My resentment of religion stems from being raised to believe in a lie. I hated myself for years because of what the religion I was raised in taught me to believe. For the record, I was brought up Roman Catholic, and I still cannot escape feeling guilty for the mere act of existing sometimes. I think the why is fairly clear. The question is, does that make all religions evil? No, it does not. There are certainly good people and good intentions in most religions (we’ll leave out the Westboro Baptists). Let me put the emphasis on people. I believe there is a distinct difference between religion and faith.
Religion: a specific fundamental set of beliefs and practices generally agreed upon by a number of persons or sects.
Faith: belief that is not based on proof.

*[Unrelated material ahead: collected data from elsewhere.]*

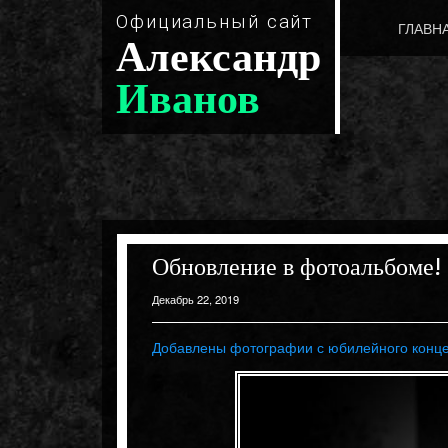
Официальный сайт
ГЛАВН
Александр
Иванов
Обновление в фотоальбоме!
Декабрь 22, 2019
Добавлены фотографии с юбилейного концерт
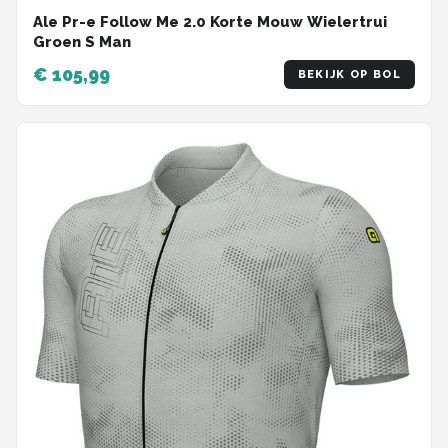
Ale Pr-e Follow Me 2.0 Korte Mouw Wielertrui
Groen S Man
€ 105,99
BEKIJK OP BOL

Faith to me is an inherent human need on par with food, water, and shelter. We need a reason. Religions seek to be that reason. God has a plan, the promise of heaven, reincarnation on a path of enlightenment. However, this need to believe in something is too often exploited. The problem is that religions tend to preach faith as fact. Now, you or I might believe in what we do to an extent that to us, it is fact. But they are not one in the same. One can be proved, the other cannot. We all raise our children to believe in what we do, and we pass down our values and morals that we hold dear. This can be done with or without religion.
I’ll return my emphasis to people. When our morals are based on ancient text, on people who lived long before us, the human factor gets lost in the generational translation. Religions become corrupted. This is why there are so many sects, why Christianity and numerous other religions keep getting reinvented. I resent religion as a whole because I got burned. I’ll refer you to my poem Face Down. I don’t resent the players involved. My parents are good, well-intentioned people. I do resent the system that continues to allow this to happen.